“Every block of stone has a statue inside it”

Someone asked Michelangelo how he created create sculptures such as Pieta and David. “Every block of stone has a statue inside it and it is the task of the sculptor to discover it,” he said. A world-renowned psychiatrist Elisabeth Kubler Ross and her student David Kessler took this as a beautiful metaphor on human nature — “You are the purest and most perfect being.” It may be invisible, but all of us have a “great person” who is waiting to be taken out inside us.  

In 1974 a columnist in the “Boston Herald American” of Massachusetts printed another more elaborate instance with Michelangelo and “David”: 11

“How in God’s name could you have achieved a masterpiece like this from a crude slab of marble?” someone is supposed to have asked Michelangelo.

“It was easy. All I did was chip away everything that didn’t look like David.”

They use Michelangelo’s quote to console people who are trapped in self-contempt and despair. They think pure human nature is “covered by masks and roles that they have to wear in reality.” Roles such as benevolent parent, hard-working employee, good student and good daughter or son are pressing down on us like a rock. This is the essence of their healing theory. They advise people to lose the pressure, fear and negative thoughts that they should take responsibility of everything and do “what they want” instead of “what they should.” They tell us to realize that we are more special and significant than we think.

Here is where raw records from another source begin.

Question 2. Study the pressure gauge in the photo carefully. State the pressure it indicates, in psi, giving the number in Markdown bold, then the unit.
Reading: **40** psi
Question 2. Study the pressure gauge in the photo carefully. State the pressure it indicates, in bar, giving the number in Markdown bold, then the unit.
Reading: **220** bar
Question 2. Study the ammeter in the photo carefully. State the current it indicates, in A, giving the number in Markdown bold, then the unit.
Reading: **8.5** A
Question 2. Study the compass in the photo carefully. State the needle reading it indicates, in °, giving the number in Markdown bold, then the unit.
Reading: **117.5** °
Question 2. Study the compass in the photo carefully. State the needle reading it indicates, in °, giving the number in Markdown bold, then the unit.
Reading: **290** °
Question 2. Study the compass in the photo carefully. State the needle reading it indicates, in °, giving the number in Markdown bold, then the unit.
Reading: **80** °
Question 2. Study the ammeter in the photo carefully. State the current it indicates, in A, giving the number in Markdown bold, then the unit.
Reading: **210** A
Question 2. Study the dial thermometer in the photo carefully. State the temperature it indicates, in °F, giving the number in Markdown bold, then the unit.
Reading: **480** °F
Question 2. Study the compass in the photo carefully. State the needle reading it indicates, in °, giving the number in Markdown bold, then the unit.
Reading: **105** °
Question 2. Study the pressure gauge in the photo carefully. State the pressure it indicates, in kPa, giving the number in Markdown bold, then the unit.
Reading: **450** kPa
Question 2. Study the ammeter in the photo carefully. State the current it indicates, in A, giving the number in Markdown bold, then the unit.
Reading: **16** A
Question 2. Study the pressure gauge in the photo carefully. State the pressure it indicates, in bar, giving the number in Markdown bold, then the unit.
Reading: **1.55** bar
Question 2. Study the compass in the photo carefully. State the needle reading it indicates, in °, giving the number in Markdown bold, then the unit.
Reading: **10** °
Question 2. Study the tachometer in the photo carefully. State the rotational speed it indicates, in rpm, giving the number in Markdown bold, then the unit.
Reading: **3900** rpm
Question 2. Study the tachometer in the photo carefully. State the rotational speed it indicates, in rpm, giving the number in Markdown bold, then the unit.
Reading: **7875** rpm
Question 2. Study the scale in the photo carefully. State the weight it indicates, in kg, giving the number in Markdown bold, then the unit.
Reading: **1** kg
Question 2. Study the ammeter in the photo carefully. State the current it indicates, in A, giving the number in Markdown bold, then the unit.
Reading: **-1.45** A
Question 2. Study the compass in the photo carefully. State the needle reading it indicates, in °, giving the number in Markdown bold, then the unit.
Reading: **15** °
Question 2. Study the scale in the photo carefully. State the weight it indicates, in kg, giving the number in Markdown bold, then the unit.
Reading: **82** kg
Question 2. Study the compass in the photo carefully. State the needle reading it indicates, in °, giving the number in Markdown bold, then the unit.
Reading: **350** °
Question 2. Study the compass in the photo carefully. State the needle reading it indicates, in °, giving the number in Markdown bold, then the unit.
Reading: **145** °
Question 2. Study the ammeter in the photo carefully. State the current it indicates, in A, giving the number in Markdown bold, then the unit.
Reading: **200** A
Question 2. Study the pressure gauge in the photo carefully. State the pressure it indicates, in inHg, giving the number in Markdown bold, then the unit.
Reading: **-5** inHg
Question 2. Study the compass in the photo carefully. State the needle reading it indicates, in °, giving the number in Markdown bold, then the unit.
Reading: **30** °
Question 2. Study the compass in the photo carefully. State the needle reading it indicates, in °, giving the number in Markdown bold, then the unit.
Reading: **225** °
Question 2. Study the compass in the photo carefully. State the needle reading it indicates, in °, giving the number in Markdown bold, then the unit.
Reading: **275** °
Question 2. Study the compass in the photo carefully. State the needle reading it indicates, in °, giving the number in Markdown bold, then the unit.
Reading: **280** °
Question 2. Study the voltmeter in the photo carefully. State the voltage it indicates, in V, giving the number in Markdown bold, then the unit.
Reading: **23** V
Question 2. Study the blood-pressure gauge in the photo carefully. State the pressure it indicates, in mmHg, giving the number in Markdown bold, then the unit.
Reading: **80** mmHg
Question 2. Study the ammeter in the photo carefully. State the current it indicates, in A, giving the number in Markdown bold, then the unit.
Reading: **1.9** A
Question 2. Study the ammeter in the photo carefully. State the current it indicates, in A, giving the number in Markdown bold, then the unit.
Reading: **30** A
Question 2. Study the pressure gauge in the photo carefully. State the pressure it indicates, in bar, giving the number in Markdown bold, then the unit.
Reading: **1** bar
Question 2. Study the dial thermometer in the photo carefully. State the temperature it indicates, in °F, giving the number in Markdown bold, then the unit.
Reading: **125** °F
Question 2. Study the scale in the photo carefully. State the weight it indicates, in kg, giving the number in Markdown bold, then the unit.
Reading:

We should cut off unnecessary parts like Michelangelo did, thinking that our mind is a block of stone with a great person inside it. Then, we can recover from despair or self-contempt. It would not liberate us from all the roles we have to play or heal all the wounds we have. But believing that a great being is inside us consoles us. We can find a great person inside us when we cut off unnecessary parts. The imagination itself is consoling. It is all the more consoling because we are living in an era full of distrust, skepticism and cynicism toward human nature.